The Information Technology sector reversed recent losses to close 3.0% stronger. Artificial intelligence company Appen gained 2.9% and accounting software provider Xero jumped 4.0%. Buy-now-pay-later providers also enjoyed strong gains; Afterpay and Zip Co both rose 3.1%, while Sezzle added 3.9%.
The Materials sector lost 0.7% due to continued weakness in iron ore prices. BHP and Rio Tinto gave up 2.2% and 1.1% respectively, while Fortescue Metals bucked the trend to close 0.7% higher. However, goldminers were stronger; Evolution Mining gained 2.5% and Newcrest Mining rose 0.2%.
The Health Care sector was a top performer, closing up 2.4%. Sonic Healthcare added 3.1% and biotechnology giant CSL gained 2.3%, while Ramsay Health Care and Cochlear lifted 2.1% and 1.8% respectively.
REITs also outperformed yesterday. Commercial property company Goodman Group lifted 3.4% and Cromwell Property Group gained 3.1%, while Aventus Group and GPT Group added 2.8% and 1.6% respectively.
The Australian futures market points to a 0.44% fall today.
Overseas Markets
European sharemarkets advanced on Tuesday, as the broad based STOXX Europe 600 gained 0.9%. The automakers sector climbed 2.1%, its highest level since June 2018. Volkswagen AG led the gains, closing up 6.7% after the company announced it is confident that cost cuts will improve profit margins. Porsche SE added 4.9% and Bayerische Motoren Werke AG (BMW) rose 3.5%. Pharmaceutical company AstraZeneca closed 3.2% higher, despite the suspension of its COVID-19 vaccine in various European countries.
US sharemarkets were mixed overnight, as investors awaited the outcomes from the Federal Reserve’s two-day policy meeting. The Information Technology sector was a strong performer, up 0.8%. Facebook gained 2.0%, while Apple and Alphabet both lifted 1.3%. By the close of trade, the Dow Jones fell 0.4% and the S&P 500 slipped 0.2%, while the NASDAQ closed up 0.1%.
CNIS Perspective
Iron ore has been a standout performer in commodity markets over the past 12 months, as a raft of supply and demand factors pushed the price of the raw material to a 10 year high in early March and dragged the Australian Dollar higher along with it.
The rally has been mainly driven by China’s industrial heavy COVID related stimulus program, and a significant reduction in the supply out of Brazil.

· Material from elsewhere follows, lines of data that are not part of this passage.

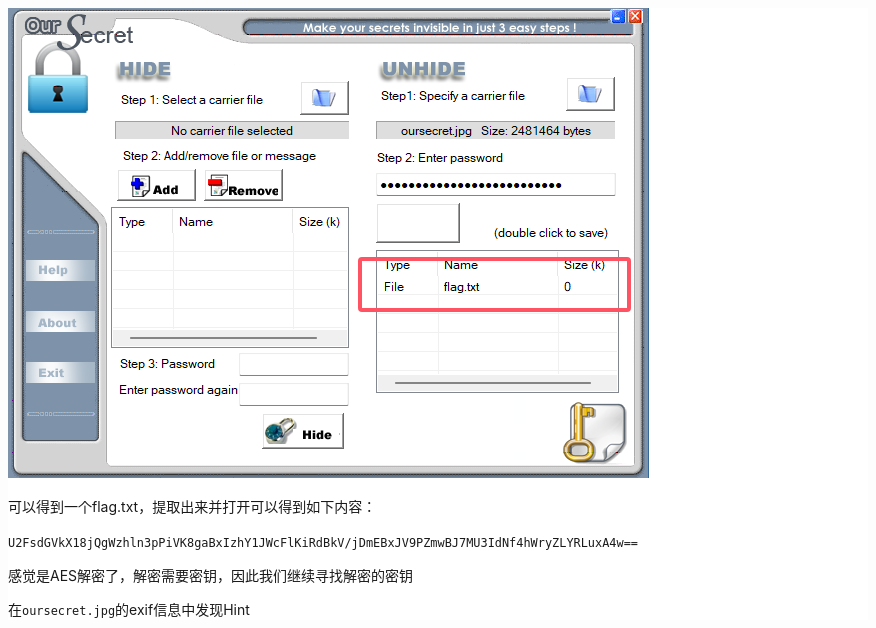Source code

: ![](imgs/image-20241030200436931.png)

可以得到一个flag.txt，提取出来并打开可以得到如下内容：
```
U2FsdGVkX18jQgWzhln3pPiVK8gaBxIzhY1JWcFlKiRdBkV/jDmEBxJV9PZmwBJ7MU3IdNf4hWryZLYRLuxA4w==
```
感觉是AES解密了，解密需要密钥，因此我们继续寻找解密的密钥

在`oursecret.jpg`的exif信息中发现Hint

However, these price supporting factors won’t last forever, and change may be on the horizon. Brazilian miners are returning to full production and recent data shows China’s stimulus rollout is likely to ease later this year, at the same time Chinese port stockpiles are on the rise.
In addition, China is working on new policy measures to clean up its steelmaking industry, announcing curbs on steel production to limit pollution, as it aims for peak emissions by 2030, before hitting ‘carbon neutrality’ by 2060.
With Australia’s currency highly influenced by the price of the raw material, if a retracement in the iron ore price from lofty highs eventuates, expect a depreciation of the Australian Dollar to follow.